* Exercise brief
Print every line of the records below exactly as it reads.

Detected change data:

^^^^

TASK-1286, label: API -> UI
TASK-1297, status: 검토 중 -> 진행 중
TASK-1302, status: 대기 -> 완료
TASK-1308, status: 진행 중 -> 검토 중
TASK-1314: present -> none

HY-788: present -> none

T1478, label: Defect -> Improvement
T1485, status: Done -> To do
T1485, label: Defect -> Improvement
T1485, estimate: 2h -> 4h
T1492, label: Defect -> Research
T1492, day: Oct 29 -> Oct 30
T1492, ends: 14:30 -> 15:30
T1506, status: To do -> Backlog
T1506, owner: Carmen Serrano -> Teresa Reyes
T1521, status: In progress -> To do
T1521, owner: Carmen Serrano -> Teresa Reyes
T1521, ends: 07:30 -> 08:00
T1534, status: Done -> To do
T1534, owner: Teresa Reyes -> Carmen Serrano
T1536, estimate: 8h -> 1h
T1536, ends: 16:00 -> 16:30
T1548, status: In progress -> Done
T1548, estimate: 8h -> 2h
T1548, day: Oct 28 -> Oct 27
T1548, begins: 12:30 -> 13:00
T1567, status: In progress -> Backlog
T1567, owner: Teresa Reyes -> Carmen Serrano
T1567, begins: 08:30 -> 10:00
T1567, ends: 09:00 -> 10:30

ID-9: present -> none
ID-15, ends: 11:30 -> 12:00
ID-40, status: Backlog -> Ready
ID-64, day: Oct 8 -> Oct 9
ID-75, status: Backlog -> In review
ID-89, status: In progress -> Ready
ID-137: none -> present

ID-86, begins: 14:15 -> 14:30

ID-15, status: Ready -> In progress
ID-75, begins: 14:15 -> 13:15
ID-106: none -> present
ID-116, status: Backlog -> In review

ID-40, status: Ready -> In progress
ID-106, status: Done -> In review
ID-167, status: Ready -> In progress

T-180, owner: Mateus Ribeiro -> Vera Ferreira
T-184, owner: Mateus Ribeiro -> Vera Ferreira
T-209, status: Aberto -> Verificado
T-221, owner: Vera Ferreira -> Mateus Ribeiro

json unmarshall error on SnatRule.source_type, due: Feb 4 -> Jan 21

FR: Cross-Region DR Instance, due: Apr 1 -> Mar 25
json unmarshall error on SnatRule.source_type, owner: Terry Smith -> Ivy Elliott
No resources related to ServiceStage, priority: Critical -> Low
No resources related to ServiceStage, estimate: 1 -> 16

^^^^

* Finished task
TASK-1286, label: API -> UI
TASK-1297, status: 검토 중 -> 진행 중
TASK-1302, status: 대기 -> 완료
TASK-1308, status: 진행 중 -> 검토 중
TASK-1314: present -> none

HY-788: present -> none

T1478, label: Defect -> Improvement
T1485, status: Done -> To do
T1485, label: Defect -> Improvement
T1485, estimate: 2h -> 4h
T1492, label: Defect -> Research
T1492, day: Oct 29 -> Oct 30
T1492, ends: 14:30 -> 15:30
T1506, status: To do -> Backlog
T1506, owner: Carmen Serrano -> Teresa Reyes
T1521, status: In progress -> To do
T1521, owner: Carmen Serrano -> Teresa Reyes
T1521, ends: 07:30 -> 08:00
T1534, status: Done -> To do
T1534, owner: Teresa Reyes -> Carmen Serrano
T1536, estimate: 8h -> 1h
T1536, ends: 16:00 -> 16:30
T1548, status: In progress -> Done
T1548, estimate: 8h -> 2h
T1548, day: Oct 28 -> Oct 27
T1548, begins: 12:30 -> 13:00
T1567, status: In progress -> Backlog
T1567, owner: Teresa Reyes -> Carmen Serrano
T1567, begins: 08:30 -> 10:00
T1567, ends: 09:00 -> 10:30

ID-9: present -> none
ID-15, ends: 11:30 -> 12:00
ID-40, status: Backlog -> Ready
ID-64, day: Oct 8 -> Oct 9
ID-75, status: Backlog -> In review
ID-89, status: In progress -> Ready
ID-137: none -> present

ID-86, begins: 14:15 -> 14:30

ID-15, status: Ready -> In progress
ID-75, begins: 14:15 -> 13:15
ID-106: none -> present
ID-116, status: Backlog -> In review

ID-40, status: Ready -> In progress
ID-106, status: Done -> In review
ID-167, status: Ready -> In progress

T-180, owner: Mateus Ribeiro -> Vera Ferreira
T-184, owner: Mateus Ribeiro -> Vera Ferreira
T-209, status: Aberto -> Verificado
T-221, owner: Vera Ferreira -> Mateus Ribeiro

json unmarshall error on SnatRule.source_type, due: Feb 4 -> Jan 21

FR: Cross-Region DR Instance, due: Apr 1 -> Mar 25
json unmarshall error on SnatRule.source_type, owner: Terry Smith -> Ivy Elliott
No resources related to ServiceStage, priority: Critical -> Low
No resources related to ServiceStage, estimate: 1 -> 16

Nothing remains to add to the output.